#### [PROBLEMS TO WORK ON]
1. Restate the stretch of the song page from "Martin Jensen singles" through "by Rachel Weisz.", swapping "YouTube" for "Vimeo".
2. For each statement, say yes or no depending on whether the song page agrees, and quote the words that decide it. (a) The song came out as a digital download on Disco:wax. (b) The music video was first put on YouTube in April 2016. (c) Lene Dissing helped write the song.

#### [QUOTED PASSAGE]
-------

Single by Martin Jensen
- Released: 8 April 2016
- Recorded: 2015–16
- Genre: Tropical house
- Length: 3:14
- Label: Disco:wax
- Songwriters: Martin Jensen; Lene Dissing; Peter Bjørnskov;

Martin Jensen singles chronology
| "Miracles" (2015) | "All I Wanna Do" (2016) | "Solo Dance" (2016) |

= All I Wanna Do (Martin Jensen song) =

"All I Wanna Do" is a song by Danish DJ and record producer Martin Jensen, featuring uncredited vocals by Bjørnskov. It was released on 8 April 2016 as digital download by Disco:wax. The song was written by Martin Jensen, Lene Dissing and Peter Bjørnskov.

==Music video==
A music video to accompany the release of "All I Wanna Do" was first released onto YouTube on 10 June 2016 at a total length of three minutes and fourteen seconds, with a cameo appearance by Rachel Weisz.

-------

#### [DATASET EXTRACT]
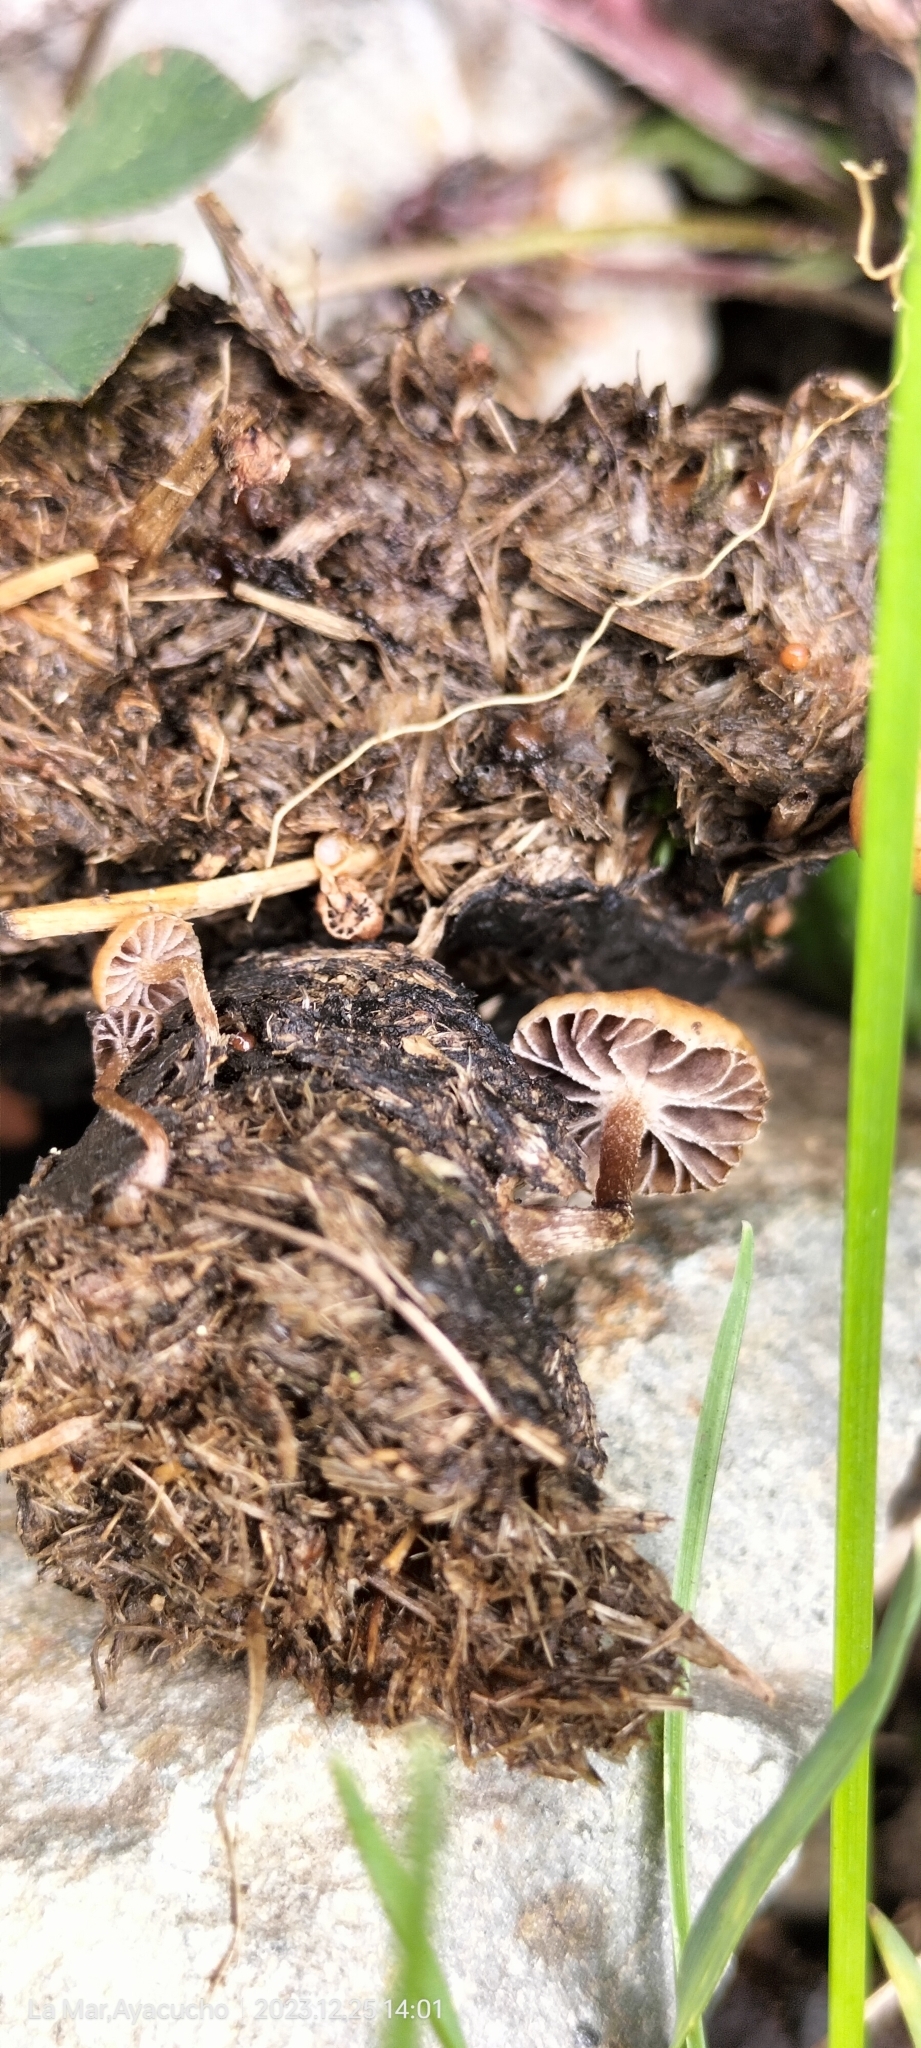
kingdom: Fungi
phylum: Basidiomycota
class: Agaricomycetes
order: Agaricales
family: Strophariaceae
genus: Deconica
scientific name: Deconica coprophila
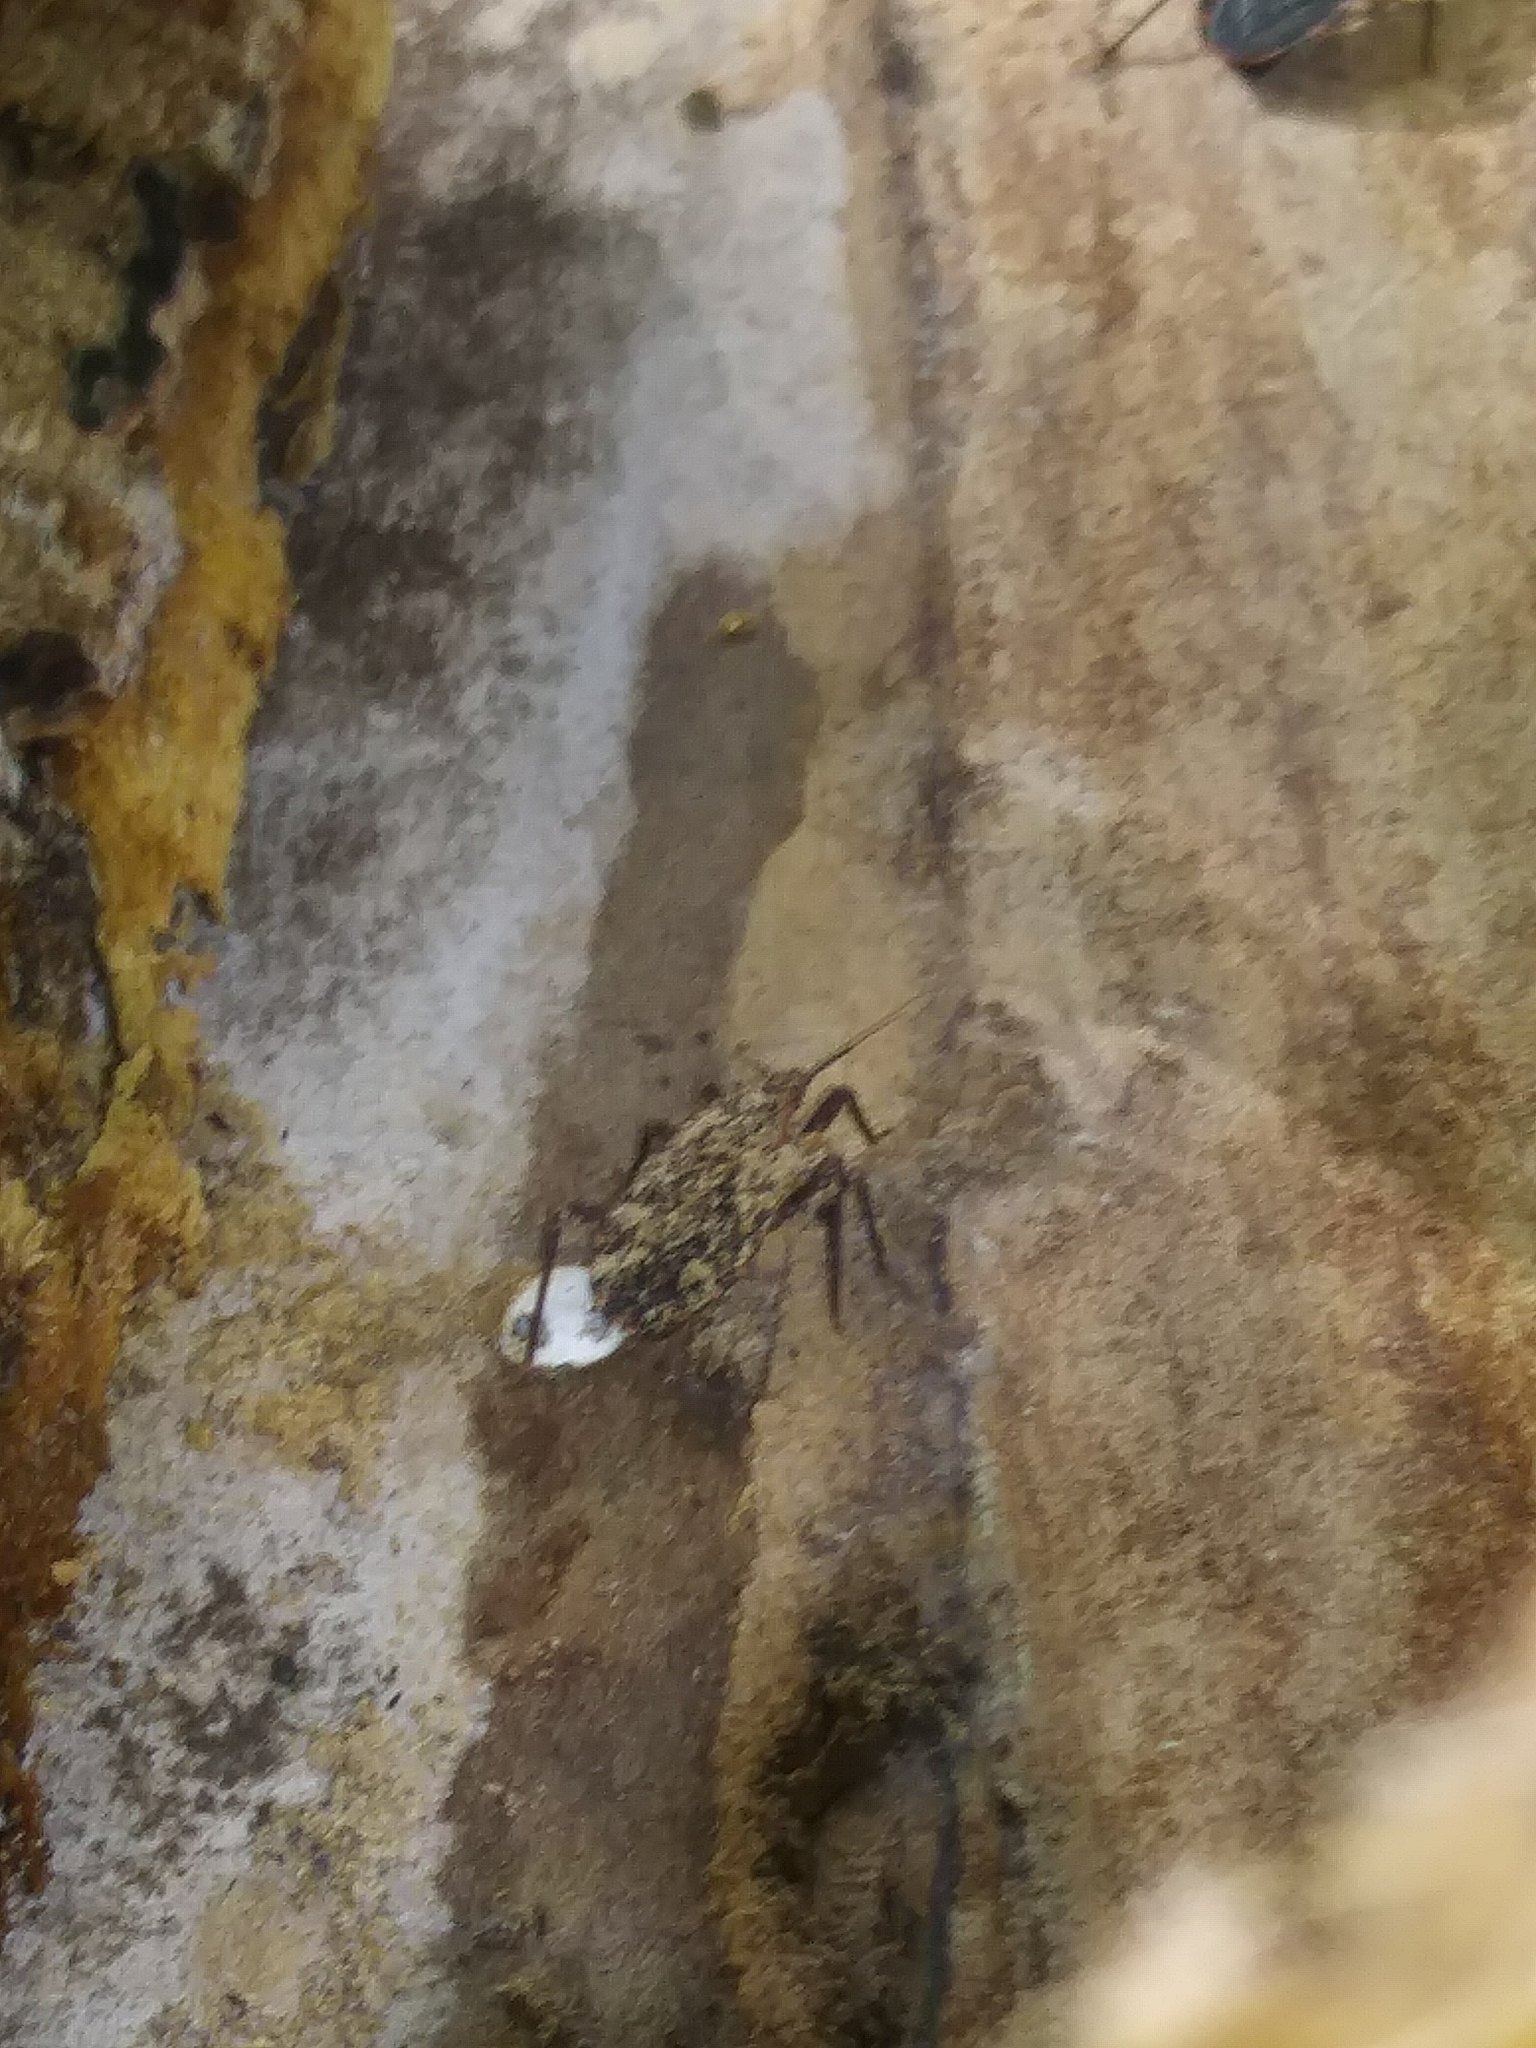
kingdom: Animalia
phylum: Arthropoda
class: Insecta
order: Hemiptera
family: Reduviidae
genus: Reduvius
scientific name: Reduvius personatus
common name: Masked hunter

-------

#### [EXPECTED RESULTS]
1.
Martin Jensen singles chronology
| "Miracles" (2015) | "All I Wanna Do" (2016) | "Solo Dance" (2016) |

= All I Wanna Do (Martin Jensen song) =

"All I Wanna Do" is a song by Danish DJ and record producer Martin Jensen, featuring uncredited vocals by Bjørnskov. It was released on 8 April 2016 as digital download by Disco:wax. The song was written by Martin Jensen, Lene Dissing and Peter Bjørnskov.

==Music video==
A music video to accompany the release of "All I Wanna Do" was first released onto Vimeo on 10 June 2016 at a total length of three minutes and fourteen seconds, with a cameo appearance by Rachel Weisz.

2.
(a) Yes: "It was released on 8 April 2016 as digital download by Disco:wax."
(b) No: "first released onto YouTube on 10 June 2016"
(c) Yes: "The song was written by Martin Jensen, Lene Dissing and Peter Bjørnskov."